A day after an alleged undated audio clip of DMK MP A. Raja circulated online, a legal notice was issued on his behalf against a social media user.

The notice, sent by advocates M. Sneha and Kavin Bharathan on 3 April 2026, is addressed to the X handle of YouTuber Maridhas – @MaridhasAnswers. It alleges that the account uploaded and circulated audio content in multiple parts, claiming it pertains to A Raja, and that the material was widely disseminated to attract attention and generate controversy without verifying its authenticity.

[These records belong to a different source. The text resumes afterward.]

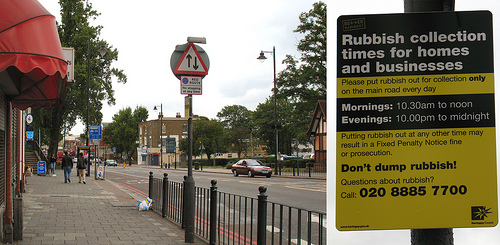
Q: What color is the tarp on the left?
A: Red.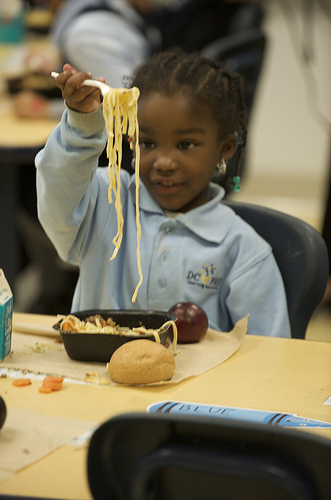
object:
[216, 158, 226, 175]
earring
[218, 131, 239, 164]
ear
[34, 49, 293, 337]
girl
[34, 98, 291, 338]
shirt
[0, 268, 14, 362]
milk carton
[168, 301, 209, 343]
apple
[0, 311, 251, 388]
napkin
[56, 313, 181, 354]
lunch item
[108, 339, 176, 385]
bread roll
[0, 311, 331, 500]
table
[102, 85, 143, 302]
noodles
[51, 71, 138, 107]
fork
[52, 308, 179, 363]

According to the notice, the audio clips are not original or continuous recordings but are described as manipulated compilations where portions have been selectively extracted, rearranged, and presented out of context. It further states that splitting the audio into multiple segments and releasing them separately indicates an attempt to sensationalize and mislead the public.

The legal communication also claims there are indications of tampering and possible technological interference, suggesting that artificial intelligence or other digital tools may have been used to alter or fabricate portions of the content. It alleges that the material amounts to synthetic or deepfake content designed to falsely attribute statements.

The notice contends that presenting isolated fragments without full context has created a misleading narrative, resulting in reputational harm and public speculation. It further alleges that the actions demonstrate malicious intent to defame and spread misinformation.

Citing potential violations including defamation, fabrication, misuse of electronic platforms, and digital forgery, the notice warns of both civil and criminal consequences.

The recipient has been directed to immediately remove the audio clips from all platforms, cease further circulation, issue a public clarification along with an unconditional apology, and disclose the source and method by which the audio was obtained and processed.

The notice adds that failure to comply will lead to appropriate legal proceedings being initiated.